Movers and SHAKERS
When Stocks Like DiDi Delist, What Happens to Shareholders?
DiDi Chuxing is a ridesharing giant based in China. It went public through an IPO on June 30th of this year. The offering raised a total of $4.4 billion ($14 per share). On December 2nd, DiDi announced plans to delist its shares from the New York Stock Exchange and prepare for a listing in Hong Kong, this is just five months after the Chinese-based company debuted as a publicly owned corporation. Why might they be suddenly switching gears? How does a company delist? And, what happens to the shareholders of the ADRs?
DiDi’s delisting from the NYSE to catch a new ride on the Hong Kong Exchange may have resulted from intense pressure from China’s cybersecurity “watchdog.” Just days after their IPO, a probe into Didi (DIDI) was launched in China for the purpose of protecting national security and the public interest. The regulator took the costly step (to DiDi) of suspending all new user registrations on the app in China.
Reports quickly emerged in July that DiDi was looking into going private in order to satisfy Chinese authorities. This never unfolded. In a statement yesterday, the company announced, “After careful study, the company will start the work of delisting from NYSE and initiate preparation for listing in Hong Kong with immediate effect.” The company stock opened 9% lower this morning (December 3).

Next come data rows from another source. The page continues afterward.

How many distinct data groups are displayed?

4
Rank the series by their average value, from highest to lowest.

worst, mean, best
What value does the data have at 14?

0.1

Shareholders of DiDi ADRs will see their shares convertible into “freely tradable shares” on another stock exchange, said the company. Didi said it would organize a shareholders meeting to vote on the issue.
How Delisting Works
Companies can become involuntarily delisted by the exchange if they fail to maintain certain standards. An example could be not maintaining the value of $1 per share or more. They may voluntarily delist if they find there is a cost-benefit analysis of either going private or moving to another exchange that can benefit either because of the company they keep on the exchange (i.e. tech stocks traditionally prefer Nasdaq) or because the listing requirements better suit their current and ongoing situation. In the case of DiDi, this move appears to remove regulatory hurdles.

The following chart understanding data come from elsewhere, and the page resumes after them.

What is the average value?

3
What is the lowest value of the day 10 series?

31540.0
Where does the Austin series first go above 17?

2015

On Thursday (December 2), the U.S. Securities and Exchange Commission (SEC) finalized rules that would allow it to delist non-US companies that refuse to open their books to the U.S. regulators. China has for years rejected U.S. audits of its firms, citing national security concerns. This adds a new layer of protection for investors in markets overseen by the SEC.
On December 1st, Bloomberg reported that Beijing is set to ban the loophole that allowed companies like Alibaba and Didi to list in New York in the first place. Whether this adds value to those currently listed, reduces the pace of new listings, or has no impact remains to be seen.
There are a number of reasons a company may delist from a U.S. exchange. One of the least common is adherence to pressure from the company’s country of origin. The American Depository Receipts structure has been in existence since 1927, while the SEC and other countries may tighten their oversight, there are no signs that foreign listings will change very much going forward.